Final results from the EXALT-1 study were published today in Cancer Discovery, a journal of the American Association of Cancer Research, by Exscientia (Nasdaq: EXAI), the Medical University of Vienna, and the CeMM Research Center for Molecular Medicine of the Austrian Academy of Sciences. The study, titled “Functional Precision Medicine Provides Clinical Benefit in Advanced Aggressive Haematological Cancers and Identifies Exceptional Responders,” shows the potential real-world impact of using Exscientia’s AI-supported precision medicine platform (referred to in the study as single-cell functional precision medicine or scFPM) to recommend which therapy would be most effective for late-stage haematological cancer patients based on drug responses testing. The study’s preliminary findings were originally published in The Lancet Haematology.
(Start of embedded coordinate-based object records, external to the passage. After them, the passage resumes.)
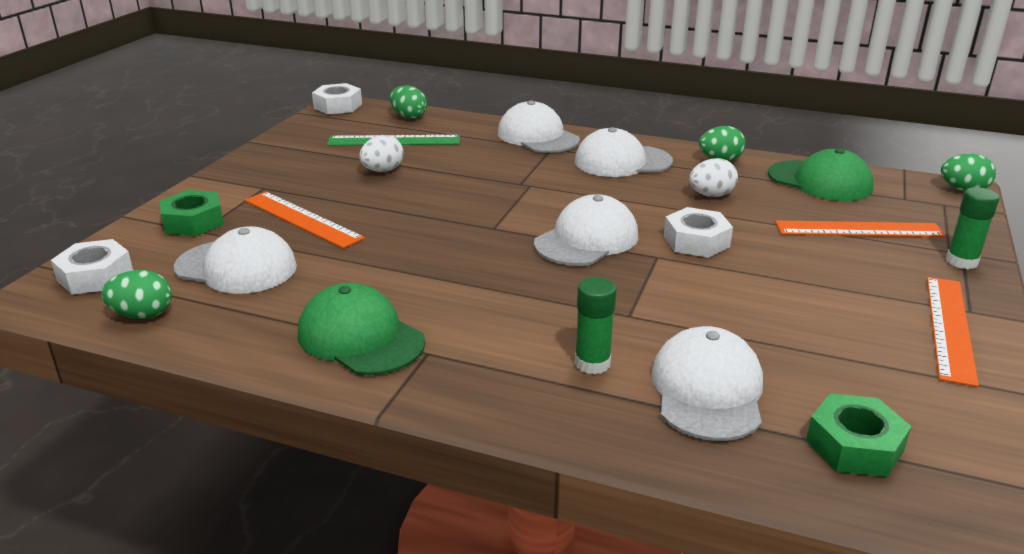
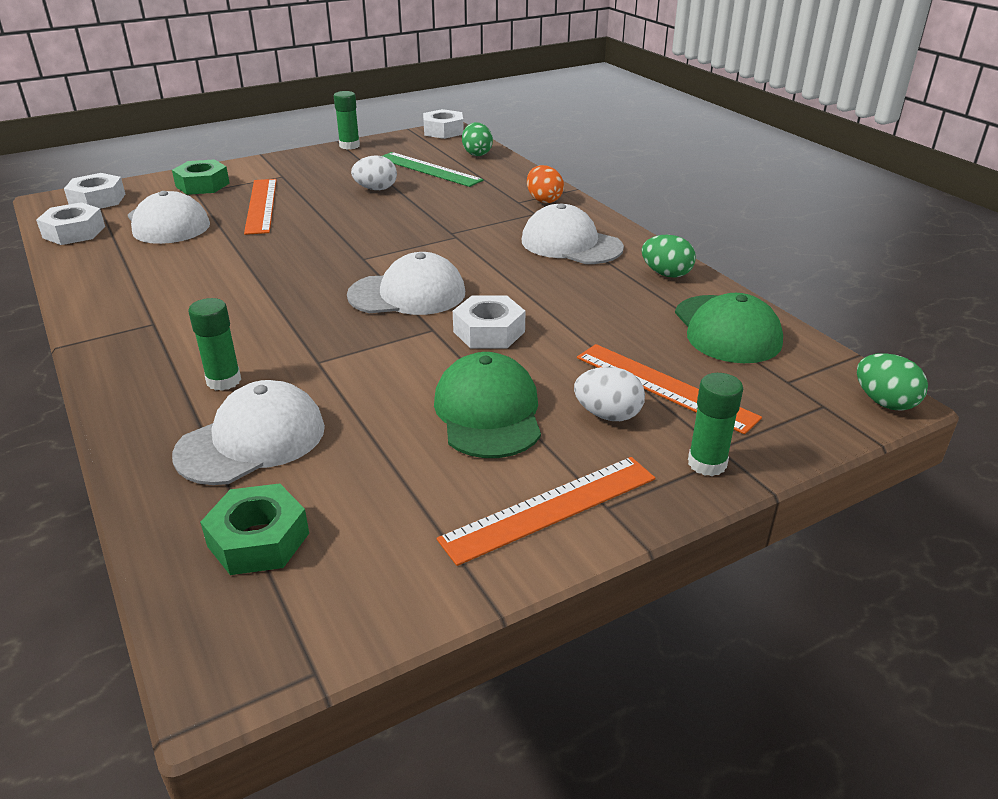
camera: 40 degrees right, 5 degrees up
green egg [101,270,172,319] -> white nut [36,202,105,245]
green cap [298,283,425,375] -> green cap moved to [434,352,541,458]
white cap [498,100,580,153] -> orange egg [527,165,564,203]
white egg [689,158,738,197] -> white egg moved to [574,367,645,421]
none -> green glue stick [334,91,360,149]

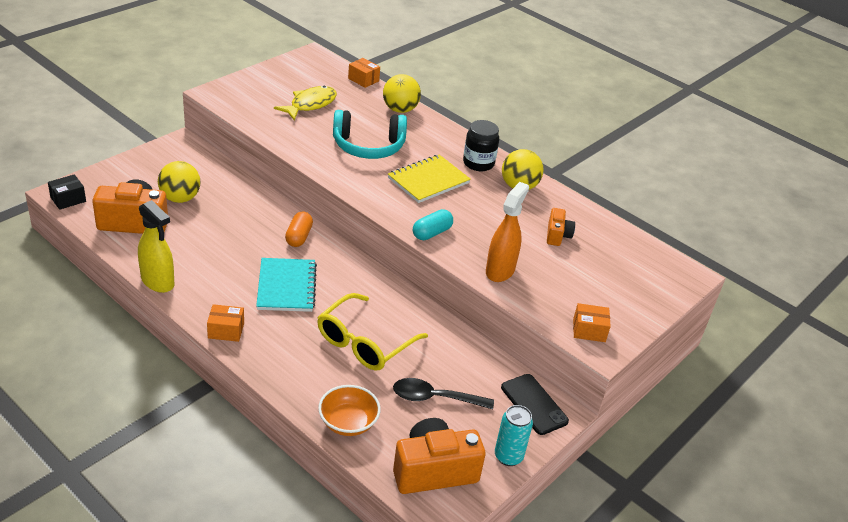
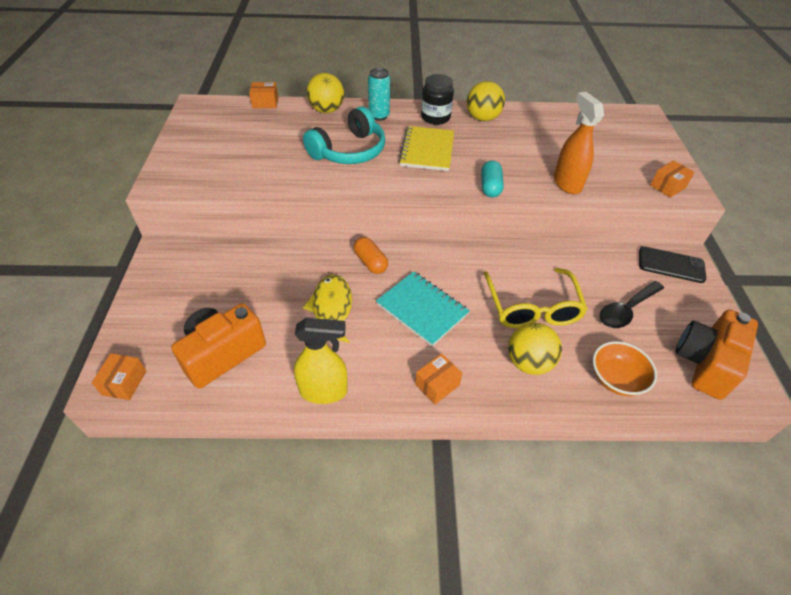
camera: 40 degrees left, 10 degrees up
black box [48,174,86,210] -> orange box [92,353,146,400]
yellow ball [158,161,201,203] -> yellow ball moved to [508,323,562,375]
yellow fish [274,86,337,120] -> yellow fish moved to [303,275,352,343]
turquoise can [495,405,533,466] -> turquoise can moved to [368,68,390,121]
orange camera [547,208,575,246] -> none

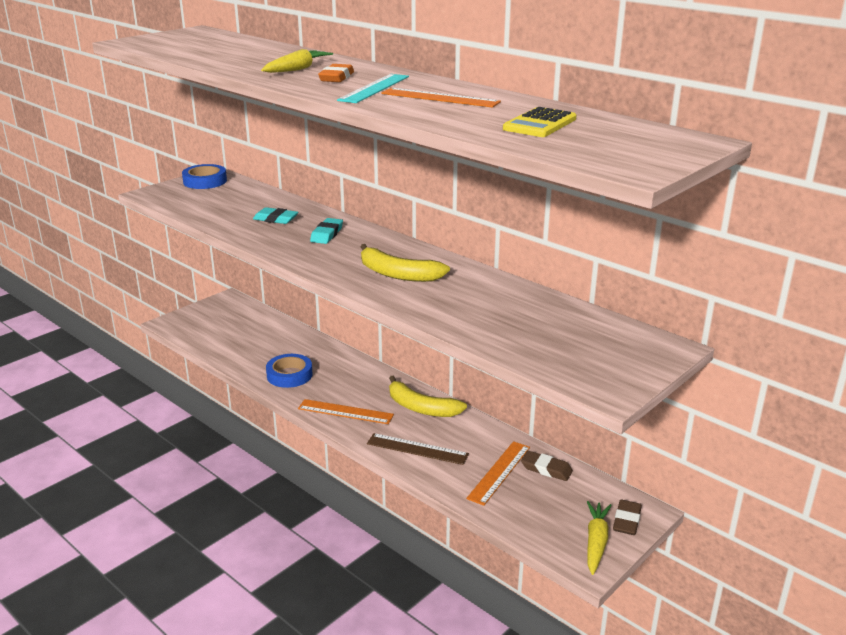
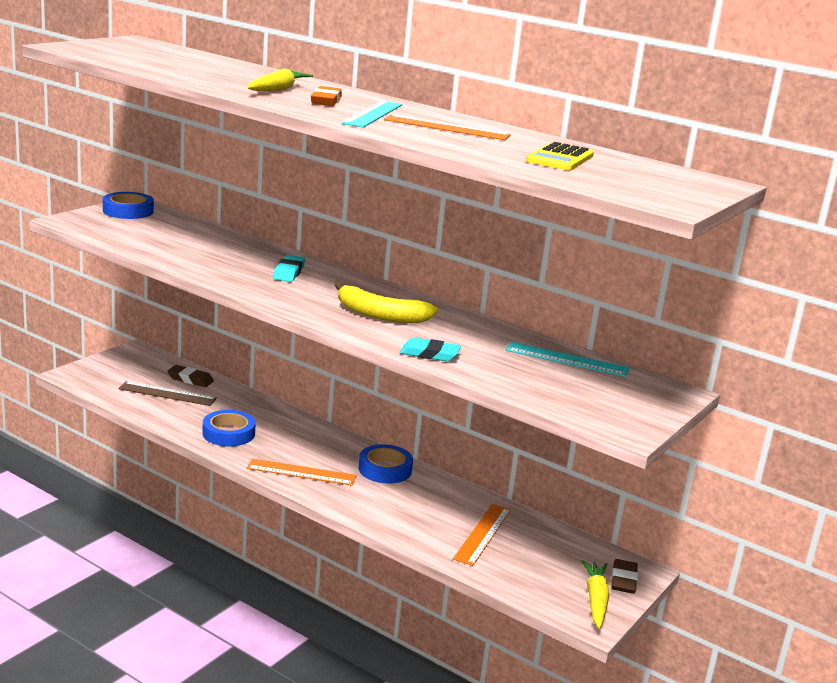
camera: 10 degrees left, 5 degrees down
turquoise eraser [253,207,298,224] -> turquoise eraser moved to [400,337,461,362]
brown ruler [367,433,469,465] -> brown ruler moved to [118,381,217,406]
yellow banana [389,376,467,417] -> blue tape [359,444,413,484]
brown eraser [521,451,573,481] -> brown eraser moved to [167,365,214,387]
none -> turquoise ruler [505,342,630,377]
The EXALT-1 study was a basket trial for patients with a variety of aggressive haematological malignancies. It was a prospective, single-arm, open-label study. A total of 76 patients were assessed in the study. Sixty-six patients were treated according to the scFPM, and twenty patients were treated according to the physician’s discretion. At a median follow-up of 23.9 months, 54 percent of patients (30/56) had a clinical benefit of more than 1.3-fold improved progression-free survival (PFS) compared to their previous therapy, with 40 percent of responders (12/30) having exceptional responses lasting at least three times longer than expected for their disease. PFS was considerably improved with scFPM-guided therapy (p=0.0093). Notably, after 12 months of scFPM-guided therapy, 23% of patients (13/56) were progression-free, compared to only 5% of patients (3/56) on their previous treatment. The objective response rate for patients treated based on scFPM data was 55%.
Exscientia’s precision medicine platform use artificial intelligence (AI) to do single-cell, high-content analysis of individual patient tissue samples, resulting in clinically meaningful insights about which treatments will benefit each patient the best. While collaborating in Giulio Superti-group Furga’s at the CeMM Research Center for Molecular Medicine in Austria, Dr. Gregory Vladimer and Prof. Berend Snijder, currently at the ETH Zurich, created the underlying technology.